The overall sentiment expressed is that even though they lost their material possessions, the people feel lucky they are alive, describing the hurricane experience as something apocalyptic. In fact, it is the worst hurricane to hit Puerto Rico since 1928.
Message after message has been an uplifting “Puerto Rico will be stronger.” This is a very welcomed statement at a time when the criminal Fiscal Control Board appointed by the U.S. Congress to pay the wealthy bondholders has been imposing austerity measures that are suffocating the population with layoffs, increased taxes, cuts in health and education, and attempts to privatize the energy sector.
The important step now is for this effort of unity in action to be translated into political action for the liberation of the Puerto Rican nation.

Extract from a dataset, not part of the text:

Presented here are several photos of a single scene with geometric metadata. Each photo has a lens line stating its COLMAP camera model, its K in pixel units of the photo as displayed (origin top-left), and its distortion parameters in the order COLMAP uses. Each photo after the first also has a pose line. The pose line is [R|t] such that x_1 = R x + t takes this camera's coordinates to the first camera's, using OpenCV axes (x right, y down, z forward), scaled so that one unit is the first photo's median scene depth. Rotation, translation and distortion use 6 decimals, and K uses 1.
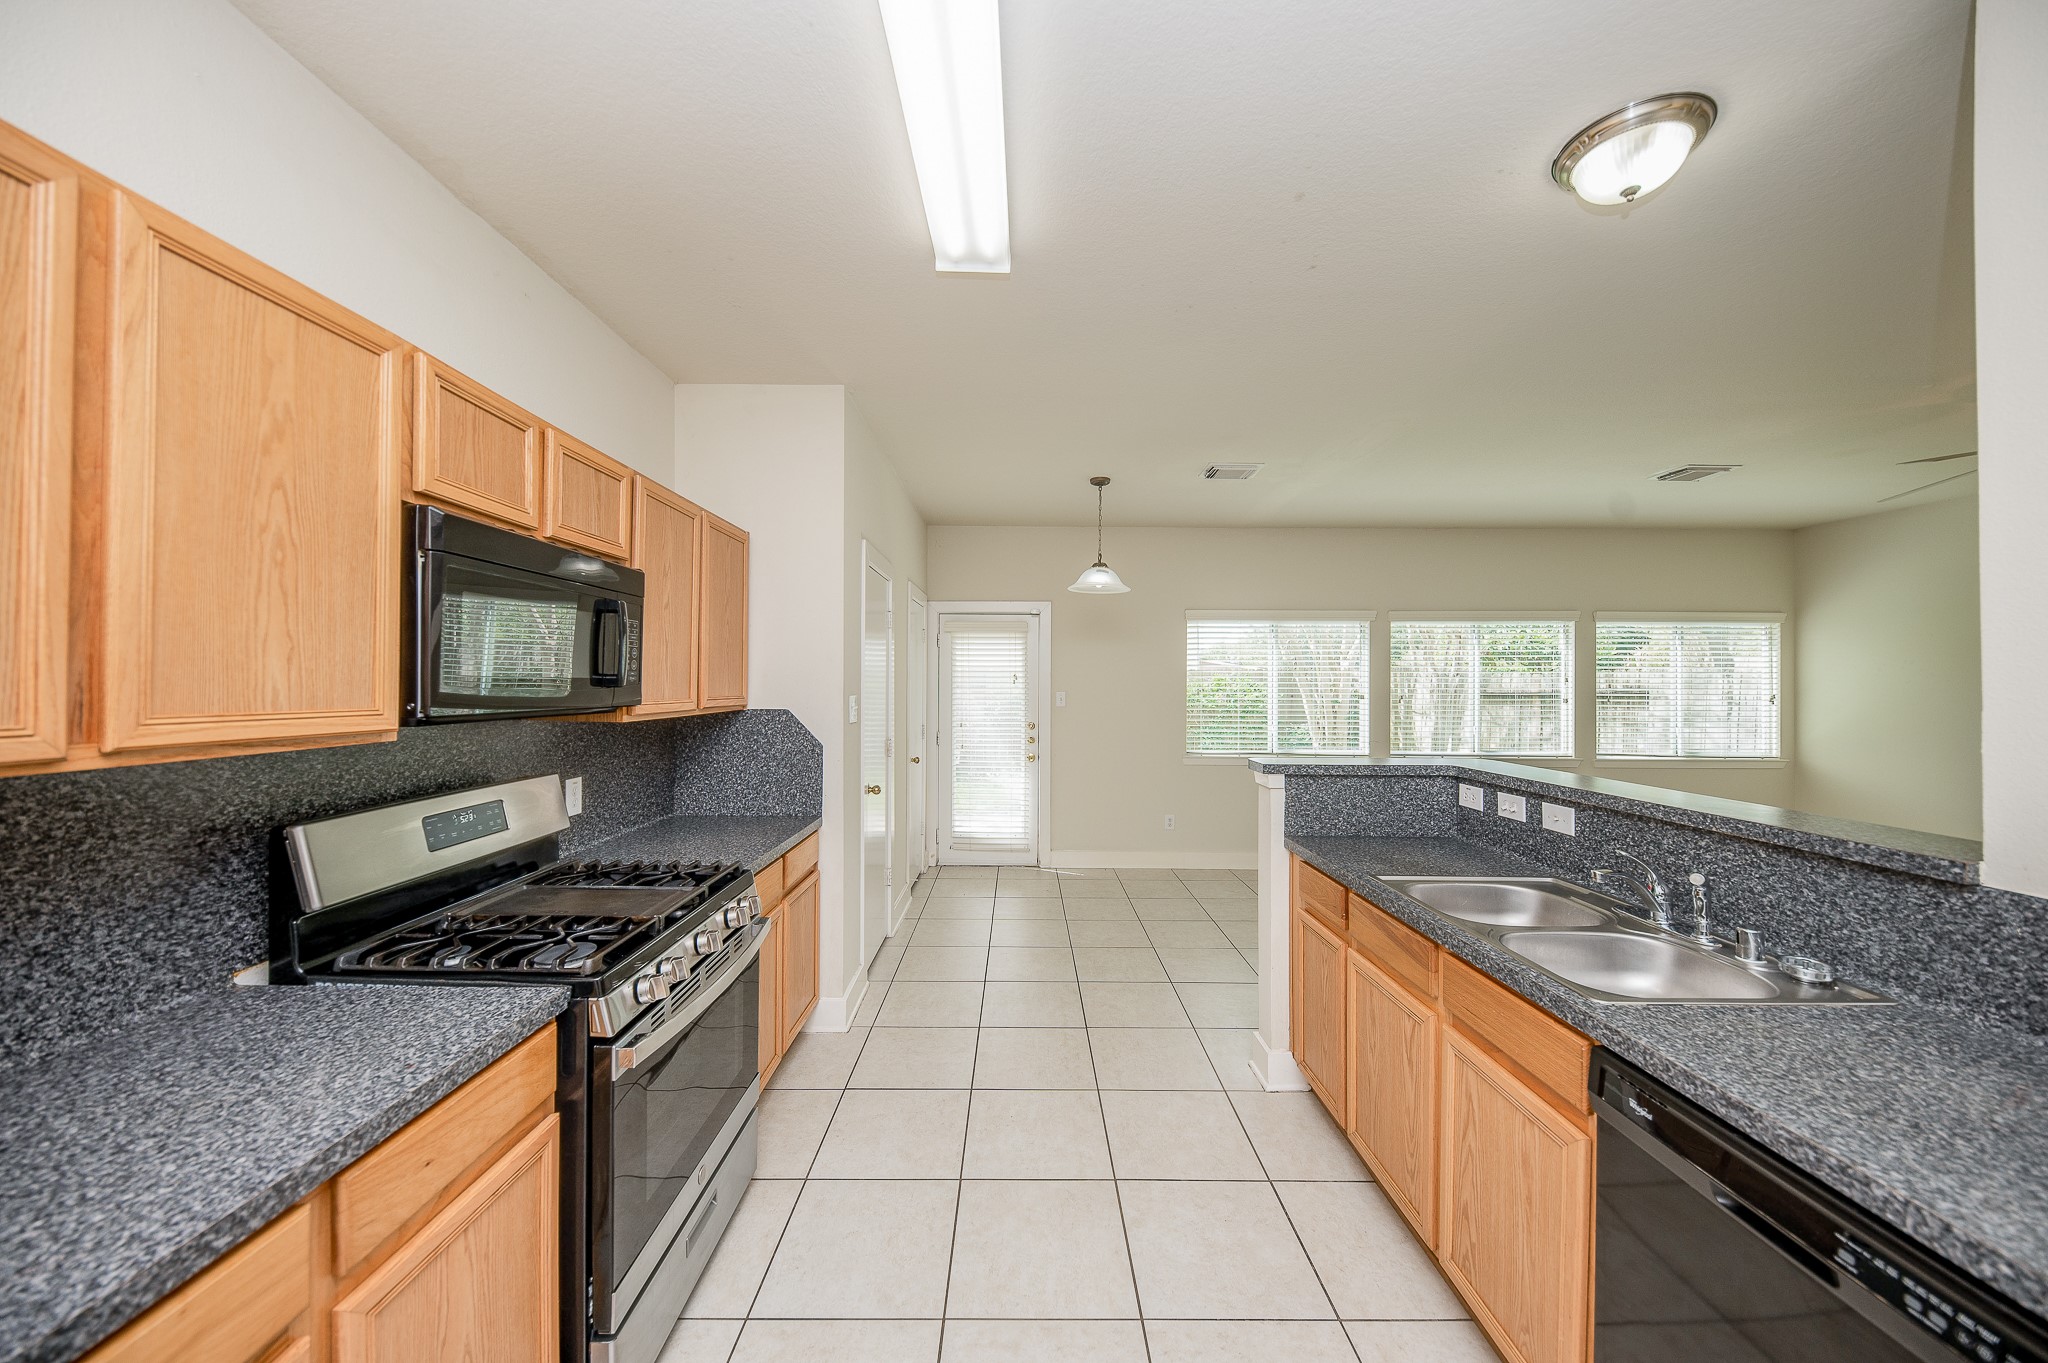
lens RADIAL K [[702.8, 0, 1014.4], [0, 702.8, 680.4], [0, 0, 1]] dist [0.000539, -0.000111]
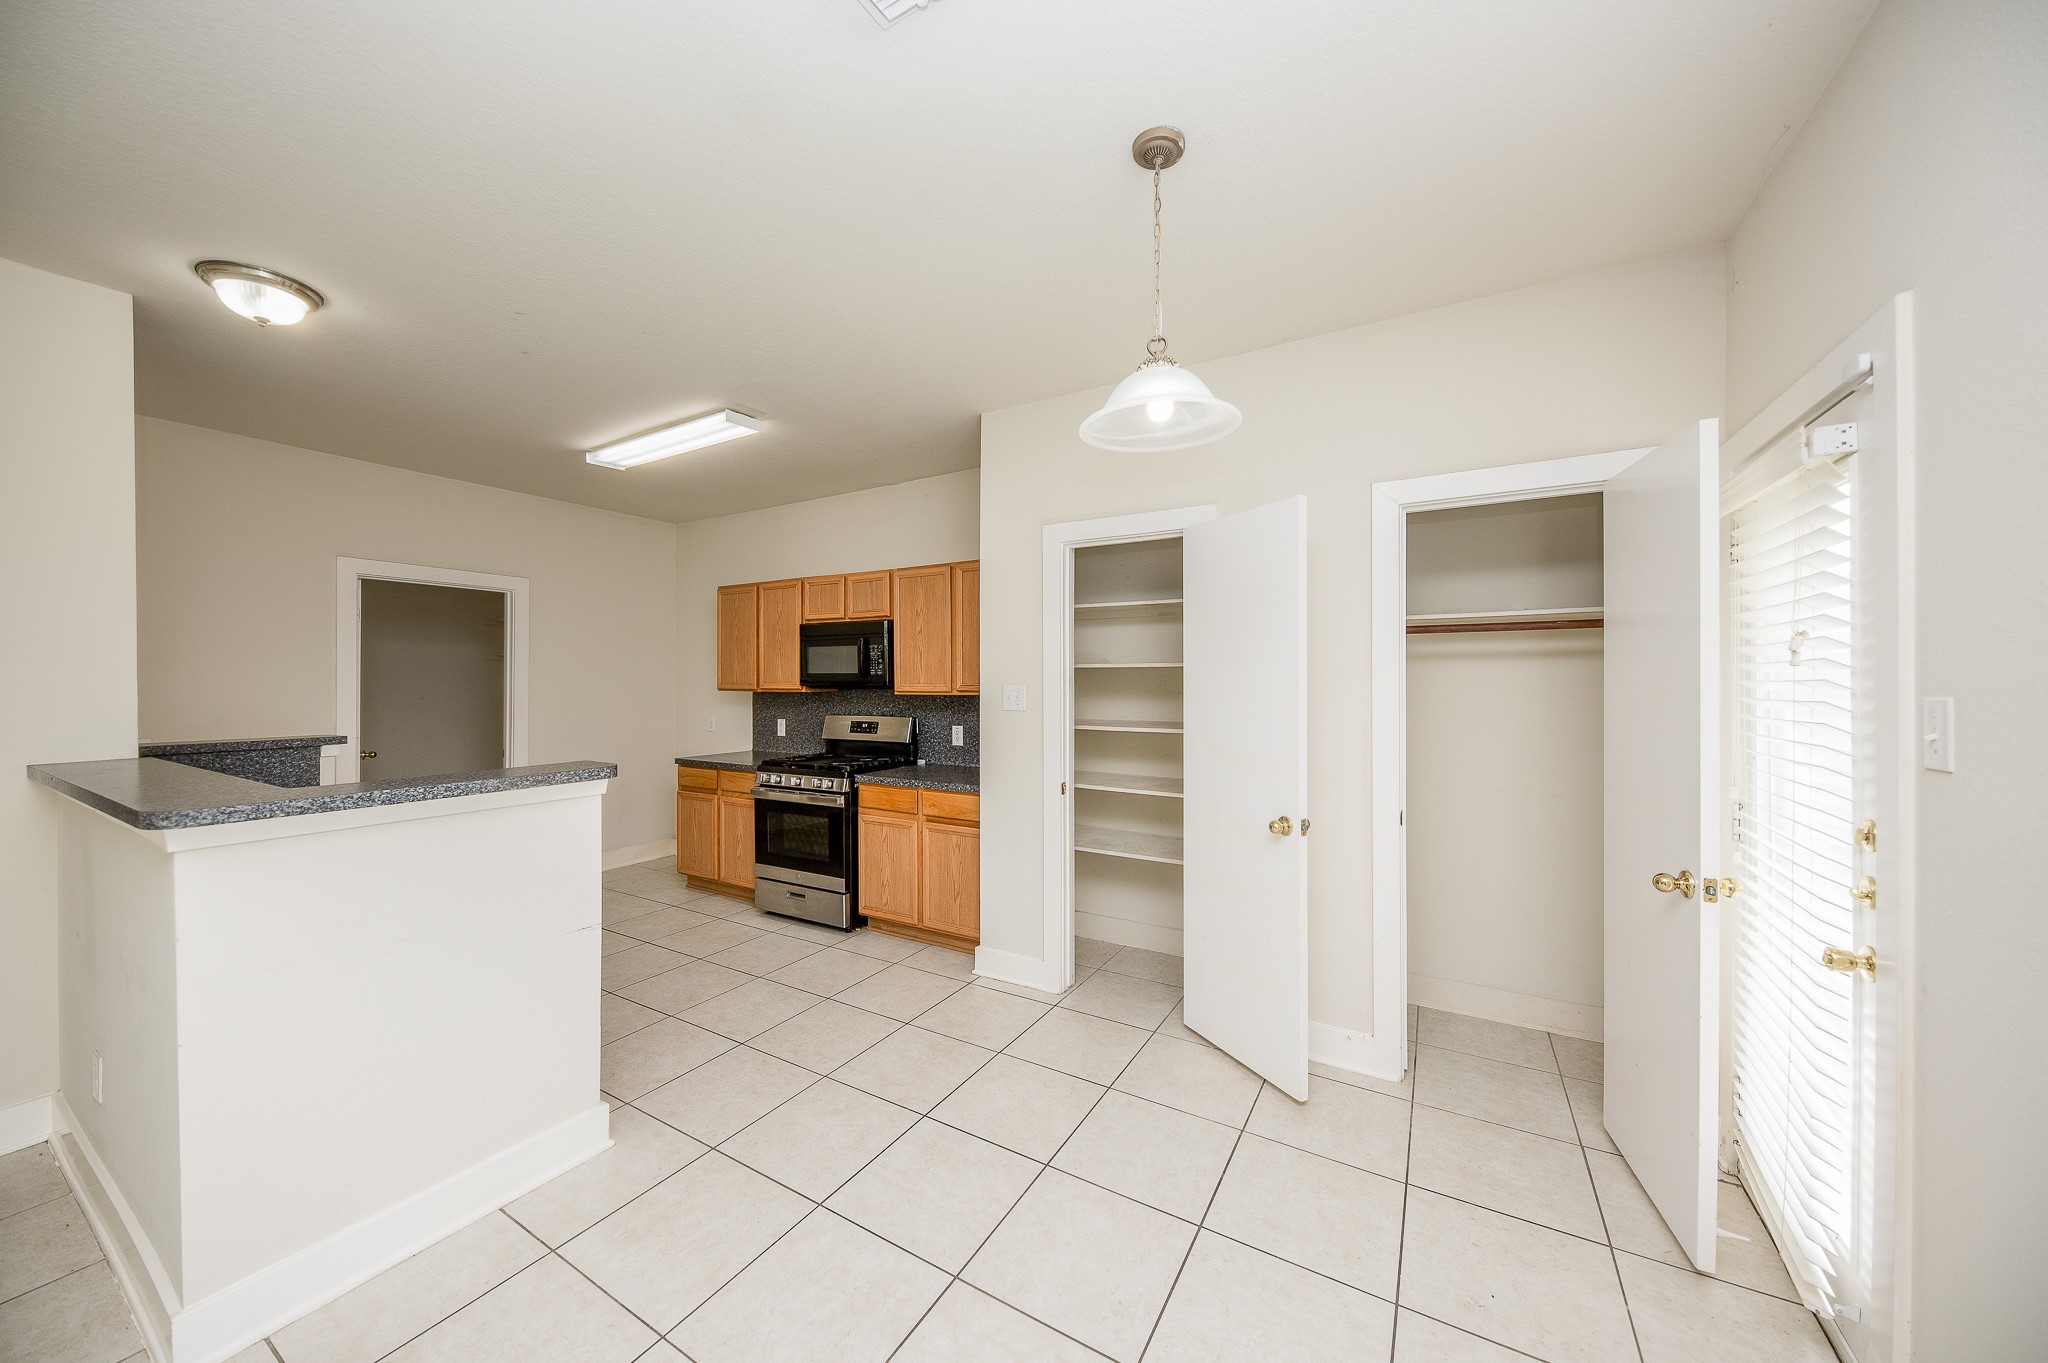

As a recent leaflet distributed by Puerto Rican activists in Philadelphia, titled “What help do we need from the United States? REPARATIONS AND INDEPENDENCE,” reads:
“IT IS TIME TO PAY. What we need now is for the U.S. to repair the damage it has done to us. Here are some examples: for the forced sterilization of our women; for the contamination of waters, air and soil by petrochemicals, coal, pharmaceutical and military plants; for the destruction of Vieques and Culebra by the U.S. Navy; for the death of thousands of young people in wars with which Puerto Rico had nothing to do; for the imposition of a merchant marine that does not let us trade with other countries. For these and many other reasons we demand: Cancel the odious debt! REPARATIONS NOW! Sovereignty with Independence! No criminal Fiscal Control Board!”
Joubert-Ceci is a Puerto Rican woman from the southern city of Ponce who, as of the writing of this article on Sept. 25, has not yet been able to communicate with her relatives on the island.